### EXERCISE DETAILS
Using the records below, repeat exactly the lines from the one holding "left elbow: (78, 108)" through the one holding "right shoulder: (49, 59)", both ends included, and no others.

[Excerpts from a dataset]
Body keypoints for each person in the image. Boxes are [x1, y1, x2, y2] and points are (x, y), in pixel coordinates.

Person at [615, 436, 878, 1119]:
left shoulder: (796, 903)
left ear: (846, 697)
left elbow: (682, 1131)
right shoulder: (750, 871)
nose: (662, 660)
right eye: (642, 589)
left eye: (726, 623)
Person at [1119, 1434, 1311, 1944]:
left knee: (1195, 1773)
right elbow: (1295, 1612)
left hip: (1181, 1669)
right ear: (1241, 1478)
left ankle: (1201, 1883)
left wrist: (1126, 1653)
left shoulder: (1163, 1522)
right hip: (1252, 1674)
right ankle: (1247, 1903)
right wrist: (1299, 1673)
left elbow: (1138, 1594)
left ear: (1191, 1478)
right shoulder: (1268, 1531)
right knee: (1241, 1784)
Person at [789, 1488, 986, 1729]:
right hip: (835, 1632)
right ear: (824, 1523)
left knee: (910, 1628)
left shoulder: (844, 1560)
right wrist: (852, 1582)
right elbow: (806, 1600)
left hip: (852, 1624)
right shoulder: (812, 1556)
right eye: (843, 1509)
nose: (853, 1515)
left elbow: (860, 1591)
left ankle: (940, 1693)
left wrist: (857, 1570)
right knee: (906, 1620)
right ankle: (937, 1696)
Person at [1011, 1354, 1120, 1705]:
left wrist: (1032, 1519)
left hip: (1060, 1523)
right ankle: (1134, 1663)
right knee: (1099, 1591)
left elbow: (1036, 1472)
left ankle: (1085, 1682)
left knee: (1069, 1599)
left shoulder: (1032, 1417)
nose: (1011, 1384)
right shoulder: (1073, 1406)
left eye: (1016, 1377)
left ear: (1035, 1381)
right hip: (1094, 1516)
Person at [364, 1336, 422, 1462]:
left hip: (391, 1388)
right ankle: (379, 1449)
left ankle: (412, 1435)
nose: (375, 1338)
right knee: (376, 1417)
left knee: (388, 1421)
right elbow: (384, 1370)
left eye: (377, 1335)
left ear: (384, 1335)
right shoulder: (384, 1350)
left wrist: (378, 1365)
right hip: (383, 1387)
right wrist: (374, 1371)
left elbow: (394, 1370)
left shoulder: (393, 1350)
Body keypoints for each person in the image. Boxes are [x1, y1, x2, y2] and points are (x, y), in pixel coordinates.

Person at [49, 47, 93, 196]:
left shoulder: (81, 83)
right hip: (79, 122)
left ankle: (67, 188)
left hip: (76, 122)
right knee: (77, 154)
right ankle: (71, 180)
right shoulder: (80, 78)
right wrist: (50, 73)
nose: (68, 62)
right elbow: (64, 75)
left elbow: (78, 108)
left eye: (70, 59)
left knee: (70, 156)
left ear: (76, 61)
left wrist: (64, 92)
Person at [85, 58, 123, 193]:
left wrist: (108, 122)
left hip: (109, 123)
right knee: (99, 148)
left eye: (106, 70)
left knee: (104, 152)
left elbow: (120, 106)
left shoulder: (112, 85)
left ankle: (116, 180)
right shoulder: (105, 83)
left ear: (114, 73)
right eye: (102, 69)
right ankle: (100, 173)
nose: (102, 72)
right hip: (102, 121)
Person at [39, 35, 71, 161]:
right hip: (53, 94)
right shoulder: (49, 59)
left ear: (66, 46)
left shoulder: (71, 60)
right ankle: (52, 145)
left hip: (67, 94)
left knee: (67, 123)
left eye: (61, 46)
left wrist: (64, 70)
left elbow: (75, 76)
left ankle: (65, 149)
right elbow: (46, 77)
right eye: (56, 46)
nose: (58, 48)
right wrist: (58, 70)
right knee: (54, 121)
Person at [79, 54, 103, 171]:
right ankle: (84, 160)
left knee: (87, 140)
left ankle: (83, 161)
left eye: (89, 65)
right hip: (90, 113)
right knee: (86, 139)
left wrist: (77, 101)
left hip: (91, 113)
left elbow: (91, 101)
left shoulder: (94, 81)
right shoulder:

### RESULT
left elbow: (78, 108)
left eye: (70, 59)
left knee: (70, 156)
left ear: (76, 61)
left wrist: (64, 92)
Person at [85, 58, 123, 193]:
left wrist: (108, 122)
left hip: (109, 123)
right knee: (99, 148)
left eye: (106, 70)
left knee: (104, 152)
left elbow: (120, 106)
left shoulder: (112, 85)
left ankle: (116, 180)
right shoulder: (105, 83)
left ear: (114, 73)
right eye: (102, 69)
right ankle: (100, 173)
nose: (102, 72)
right hip: (102, 121)
Person at [39, 35, 71, 161]:
right hip: (53, 94)
right shoulder: (49, 59)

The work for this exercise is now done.